#### WORK REQUEST
Beginning with the first line of the material, set down each line exactly as written, up to and including the line with "очень важно для".
*** Opening of DATASET RECORDS ***
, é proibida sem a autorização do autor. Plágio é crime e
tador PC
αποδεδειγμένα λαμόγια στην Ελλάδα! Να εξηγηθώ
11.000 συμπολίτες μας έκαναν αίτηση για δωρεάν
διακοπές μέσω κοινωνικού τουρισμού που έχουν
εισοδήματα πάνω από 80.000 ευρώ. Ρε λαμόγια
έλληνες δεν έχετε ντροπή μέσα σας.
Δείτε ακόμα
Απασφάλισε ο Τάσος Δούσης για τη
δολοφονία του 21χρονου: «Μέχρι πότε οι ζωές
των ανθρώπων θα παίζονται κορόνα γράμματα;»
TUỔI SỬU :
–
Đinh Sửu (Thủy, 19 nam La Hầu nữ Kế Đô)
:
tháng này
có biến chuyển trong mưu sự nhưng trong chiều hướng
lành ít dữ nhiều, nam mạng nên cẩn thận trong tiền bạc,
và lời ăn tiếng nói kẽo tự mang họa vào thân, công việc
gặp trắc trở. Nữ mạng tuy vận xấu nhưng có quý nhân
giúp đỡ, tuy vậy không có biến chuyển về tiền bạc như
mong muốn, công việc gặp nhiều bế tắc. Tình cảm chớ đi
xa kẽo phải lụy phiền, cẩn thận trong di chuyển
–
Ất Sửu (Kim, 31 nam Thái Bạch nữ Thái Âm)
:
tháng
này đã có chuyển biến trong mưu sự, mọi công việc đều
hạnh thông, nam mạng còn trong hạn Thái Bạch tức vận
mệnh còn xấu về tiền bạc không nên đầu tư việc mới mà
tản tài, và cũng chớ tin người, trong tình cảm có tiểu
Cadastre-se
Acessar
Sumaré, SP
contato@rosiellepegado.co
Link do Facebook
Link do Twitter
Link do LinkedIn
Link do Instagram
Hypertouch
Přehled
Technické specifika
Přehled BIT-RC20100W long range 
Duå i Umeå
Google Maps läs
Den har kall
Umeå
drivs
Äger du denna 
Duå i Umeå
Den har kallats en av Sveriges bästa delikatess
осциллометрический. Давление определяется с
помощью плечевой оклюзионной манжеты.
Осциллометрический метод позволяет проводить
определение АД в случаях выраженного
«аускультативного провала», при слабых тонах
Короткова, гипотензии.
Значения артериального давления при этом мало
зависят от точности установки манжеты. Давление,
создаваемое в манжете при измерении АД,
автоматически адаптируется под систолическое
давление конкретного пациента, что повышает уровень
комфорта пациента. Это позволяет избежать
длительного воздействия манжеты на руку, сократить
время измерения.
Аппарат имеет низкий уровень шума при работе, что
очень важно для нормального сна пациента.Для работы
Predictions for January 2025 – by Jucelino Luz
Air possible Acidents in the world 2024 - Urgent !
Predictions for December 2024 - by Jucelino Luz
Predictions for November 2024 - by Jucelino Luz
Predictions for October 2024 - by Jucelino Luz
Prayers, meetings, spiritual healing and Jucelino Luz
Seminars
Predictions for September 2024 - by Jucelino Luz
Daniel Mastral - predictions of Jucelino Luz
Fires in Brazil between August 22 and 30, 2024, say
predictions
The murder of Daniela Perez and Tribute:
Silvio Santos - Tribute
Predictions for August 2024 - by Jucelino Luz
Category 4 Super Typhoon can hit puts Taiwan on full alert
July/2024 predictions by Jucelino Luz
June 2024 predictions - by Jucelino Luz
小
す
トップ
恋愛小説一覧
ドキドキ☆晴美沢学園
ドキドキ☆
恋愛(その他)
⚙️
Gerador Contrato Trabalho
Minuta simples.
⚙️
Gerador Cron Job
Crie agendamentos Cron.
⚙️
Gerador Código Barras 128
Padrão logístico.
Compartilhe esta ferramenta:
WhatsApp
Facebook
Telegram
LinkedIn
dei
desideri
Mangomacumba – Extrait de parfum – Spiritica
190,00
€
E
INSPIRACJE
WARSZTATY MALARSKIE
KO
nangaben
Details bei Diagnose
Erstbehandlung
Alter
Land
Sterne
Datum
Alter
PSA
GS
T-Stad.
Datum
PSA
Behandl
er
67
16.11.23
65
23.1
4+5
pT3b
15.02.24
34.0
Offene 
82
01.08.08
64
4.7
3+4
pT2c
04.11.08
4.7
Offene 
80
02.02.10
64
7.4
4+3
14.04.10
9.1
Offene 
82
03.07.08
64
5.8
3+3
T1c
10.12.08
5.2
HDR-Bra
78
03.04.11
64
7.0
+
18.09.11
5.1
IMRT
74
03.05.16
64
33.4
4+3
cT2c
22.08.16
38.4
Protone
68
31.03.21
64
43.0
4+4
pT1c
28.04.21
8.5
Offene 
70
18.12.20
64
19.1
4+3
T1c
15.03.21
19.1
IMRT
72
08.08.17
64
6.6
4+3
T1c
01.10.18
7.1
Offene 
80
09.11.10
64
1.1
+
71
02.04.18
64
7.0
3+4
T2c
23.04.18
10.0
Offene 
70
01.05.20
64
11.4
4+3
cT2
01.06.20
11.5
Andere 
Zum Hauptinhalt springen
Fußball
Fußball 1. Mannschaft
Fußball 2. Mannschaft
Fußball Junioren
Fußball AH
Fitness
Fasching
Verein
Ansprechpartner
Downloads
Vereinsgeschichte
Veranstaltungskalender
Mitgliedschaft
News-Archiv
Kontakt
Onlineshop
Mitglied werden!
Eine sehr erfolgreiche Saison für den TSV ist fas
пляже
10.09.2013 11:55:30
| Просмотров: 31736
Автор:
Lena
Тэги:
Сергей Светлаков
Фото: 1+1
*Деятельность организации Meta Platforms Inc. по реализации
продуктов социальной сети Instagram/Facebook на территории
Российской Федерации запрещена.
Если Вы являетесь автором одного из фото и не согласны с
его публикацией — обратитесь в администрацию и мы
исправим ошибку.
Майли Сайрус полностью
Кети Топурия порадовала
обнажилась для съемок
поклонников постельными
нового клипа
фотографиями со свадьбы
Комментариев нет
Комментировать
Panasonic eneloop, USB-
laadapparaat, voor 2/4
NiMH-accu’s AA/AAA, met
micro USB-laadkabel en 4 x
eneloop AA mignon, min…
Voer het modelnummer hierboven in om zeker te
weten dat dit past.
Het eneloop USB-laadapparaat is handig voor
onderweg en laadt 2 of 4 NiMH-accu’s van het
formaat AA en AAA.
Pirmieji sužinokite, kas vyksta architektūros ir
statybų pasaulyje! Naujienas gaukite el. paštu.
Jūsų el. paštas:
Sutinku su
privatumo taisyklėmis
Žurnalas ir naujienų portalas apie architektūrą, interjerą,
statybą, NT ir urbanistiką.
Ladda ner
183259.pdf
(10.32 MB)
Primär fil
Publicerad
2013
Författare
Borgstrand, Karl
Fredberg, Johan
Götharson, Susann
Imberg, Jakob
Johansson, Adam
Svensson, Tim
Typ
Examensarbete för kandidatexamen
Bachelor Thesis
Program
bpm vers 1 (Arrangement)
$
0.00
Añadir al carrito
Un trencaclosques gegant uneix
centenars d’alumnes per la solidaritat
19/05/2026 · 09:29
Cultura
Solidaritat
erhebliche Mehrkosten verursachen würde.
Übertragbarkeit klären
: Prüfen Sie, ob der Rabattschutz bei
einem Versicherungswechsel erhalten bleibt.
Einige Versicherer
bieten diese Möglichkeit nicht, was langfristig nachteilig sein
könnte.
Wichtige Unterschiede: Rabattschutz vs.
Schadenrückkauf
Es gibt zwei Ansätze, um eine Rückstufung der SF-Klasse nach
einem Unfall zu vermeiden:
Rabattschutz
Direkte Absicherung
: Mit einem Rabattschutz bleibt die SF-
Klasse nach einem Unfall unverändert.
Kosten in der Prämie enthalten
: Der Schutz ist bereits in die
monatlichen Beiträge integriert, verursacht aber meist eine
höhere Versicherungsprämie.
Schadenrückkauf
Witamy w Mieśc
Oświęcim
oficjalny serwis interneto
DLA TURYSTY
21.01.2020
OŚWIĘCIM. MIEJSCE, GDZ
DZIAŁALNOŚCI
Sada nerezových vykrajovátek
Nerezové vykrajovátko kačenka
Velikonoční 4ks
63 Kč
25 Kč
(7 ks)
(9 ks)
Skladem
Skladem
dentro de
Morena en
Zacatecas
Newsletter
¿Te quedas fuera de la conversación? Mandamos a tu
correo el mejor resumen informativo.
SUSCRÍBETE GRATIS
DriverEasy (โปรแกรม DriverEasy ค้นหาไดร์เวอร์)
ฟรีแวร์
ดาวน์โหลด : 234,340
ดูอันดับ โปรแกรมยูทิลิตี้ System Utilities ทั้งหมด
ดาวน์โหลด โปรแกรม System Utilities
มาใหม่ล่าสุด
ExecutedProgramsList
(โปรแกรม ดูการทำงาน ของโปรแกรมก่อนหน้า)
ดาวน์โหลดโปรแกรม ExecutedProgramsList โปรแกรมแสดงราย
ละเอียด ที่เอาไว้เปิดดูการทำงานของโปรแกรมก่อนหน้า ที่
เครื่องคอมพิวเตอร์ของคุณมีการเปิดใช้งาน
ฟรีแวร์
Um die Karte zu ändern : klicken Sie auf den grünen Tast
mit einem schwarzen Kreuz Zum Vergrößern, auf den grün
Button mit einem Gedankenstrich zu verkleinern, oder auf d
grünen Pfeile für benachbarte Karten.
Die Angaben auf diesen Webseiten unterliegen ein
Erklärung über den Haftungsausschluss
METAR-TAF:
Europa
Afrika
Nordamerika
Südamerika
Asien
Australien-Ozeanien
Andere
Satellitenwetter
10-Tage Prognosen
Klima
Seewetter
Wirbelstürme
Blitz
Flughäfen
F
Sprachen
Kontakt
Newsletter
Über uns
*** Close of DATASET RECORDS ***
#### RESULT BELOW
, é proibida sem a autorização do autor. Plágio é crime e
tador PC
αποδεδειγμένα λαμόγια στην Ελλάδα! Να εξηγηθώ
11.000 συμπολίτες μας έκαναν αίτηση για δωρεάν
διακοπές μέσω κοινωνικού τουρισμού που έχουν
εισοδήματα πάνω από 80.000 ευρώ. Ρε λαμόγια
έλληνες δεν έχετε ντροπή μέσα σας.
Δείτε ακόμα
Απασφάλισε ο Τάσος Δούσης για τη
δολοφονία του 21χρονου: «Μέχρι πότε οι ζωές
των ανθρώπων θα παίζονται κορόνα γράμματα;»
TUỔI SỬU :
–
Đinh Sửu (Thủy, 19 nam La Hầu nữ Kế Đô)
:
tháng này
có biến chuyển trong mưu sự nhưng trong chiều hướng
lành ít dữ nhiều, nam mạng nên cẩn thận trong tiền bạc,
và lời ăn tiếng nói kẽo tự mang họa vào thân, công việc
gặp trắc trở. Nữ mạng tuy vận xấu nhưng có quý nhân
giúp đỡ, tuy vậy không có biến chuyển về tiền bạc như
mong muốn, công việc gặp nhiều bế tắc. Tình cảm chớ đi
xa kẽo phải lụy phiền, cẩn thận trong di chuyển
–
Ất Sửu (Kim, 31 nam Thái Bạch nữ Thái Âm)
:
tháng
này đã có chuyển biến trong mưu sự, mọi công việc đều
hạnh thông, nam mạng còn trong hạn Thái Bạch tức vận
mệnh còn xấu về tiền bạc không nên đầu tư việc mới mà
tản tài, và cũng chớ tin người, trong tình cảm có tiểu
Cadastre-se
Acessar
Sumaré, SP
contato@rosiellepegado.co
Link do Facebook
Link do Twitter
Link do LinkedIn
Link do Instagram
Hypertouch
Přehled
Technické specifika
Přehled BIT-RC20100W long range 
Duå i Umeå
Google Maps läs
Den har kall
Umeå
drivs
Äger du denna 
Duå i Umeå
Den har kallats en av Sveriges bästa delikatess
осциллометрический. Давление определяется с
помощью плечевой оклюзионной манжеты.
Осциллометрический метод позволяет проводить
определение АД в случаях выраженного
«аускультативного провала», при слабых тонах
Короткова, гипотензии.
Значения артериального давления при этом мало
зависят от точности установки манжеты. Давление,
создаваемое в манжете при измерении АД,
автоматически адаптируется под систолическое
давление конкретного пациента, что повышает уровень
комфорта пациента. Это позволяет избежать
длительного воздействия манжеты на руку, сократить
время измерения.
Аппарат имеет низкий уровень шума при работе, что
очень важно для нормального сна пациента.Для работы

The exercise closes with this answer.